[[ Source data, beginning ]]
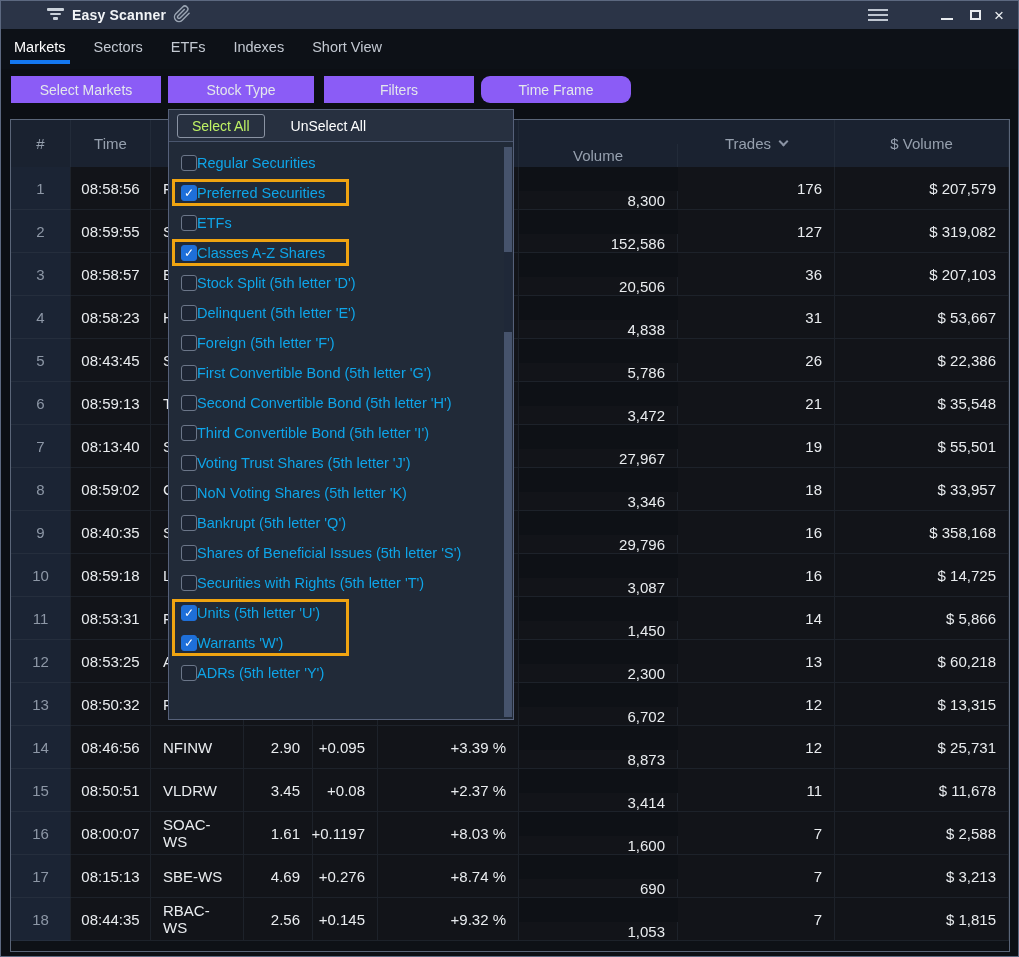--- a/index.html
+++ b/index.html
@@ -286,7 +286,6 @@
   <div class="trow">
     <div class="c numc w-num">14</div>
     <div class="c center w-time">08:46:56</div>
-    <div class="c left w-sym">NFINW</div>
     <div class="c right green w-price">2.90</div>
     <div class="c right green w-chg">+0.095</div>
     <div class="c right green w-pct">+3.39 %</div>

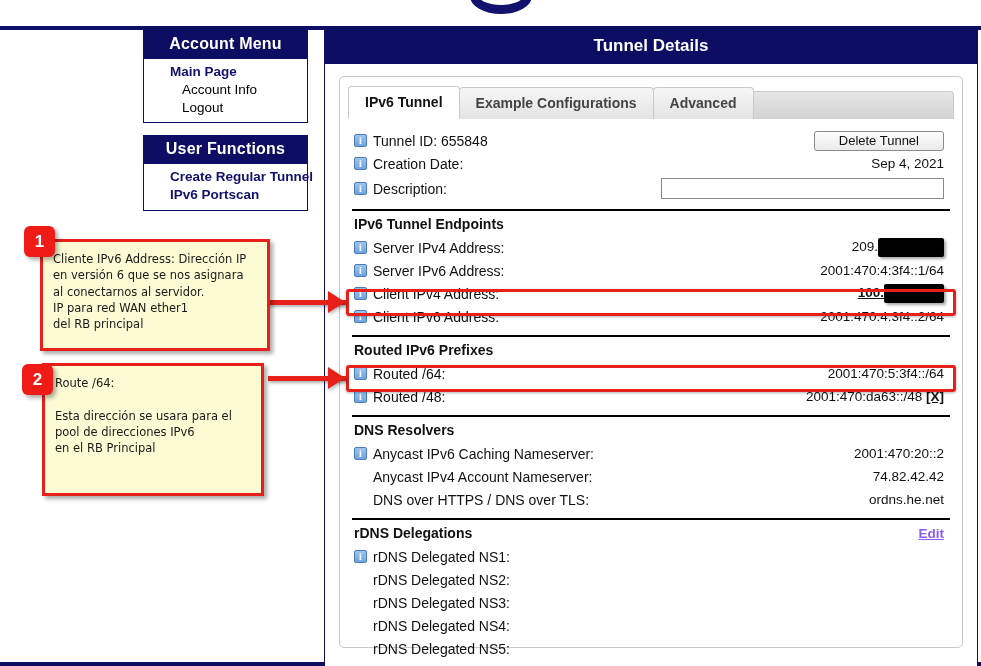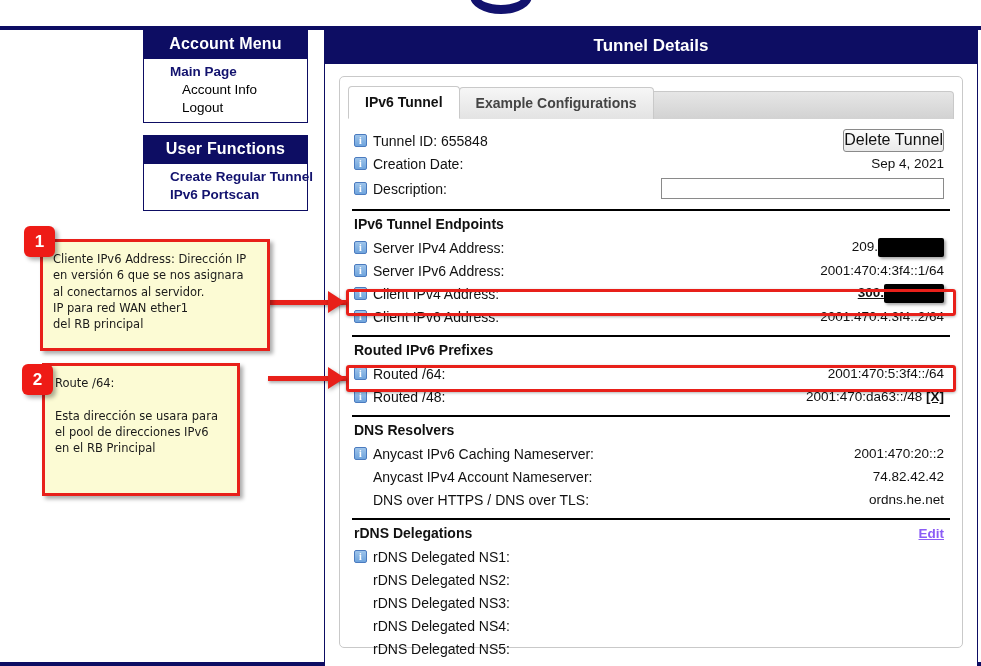--- a/index.html
+++ b/index.html
@@ -210,6 +210,7 @@
         <div class="tabs">
           <div class="tab active">IPv6 Tunnel</div>
           <div class="tab">Example Configurations</div>
+          <div class="tab">Advanced</div>
           <div class="tabfill"></div>
         </div>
[[ Source data, end ]]
*What the task asks:* Show the lines of the listing above with "class".

*Task answer:*
   <div class="trow">
     <div class="c numc w-num">14</div>
     <div class="c center w-time">08:46:56</div>
-    <div class="c left w-sym">NFINW</div>
     <div class="c right green w-price">2.90</div>
     <div class="c right green w-chg">+0.095</div>
     <div class="c right green w-pct">+3.39 %</div>
         <div class="tabs">
           <div class="tab active">IPv6 Tunnel</div>
           <div class="tab">Example Configurations</div>
+          <div class="tab">Advanced</div>
           <div class="tabfill"></div>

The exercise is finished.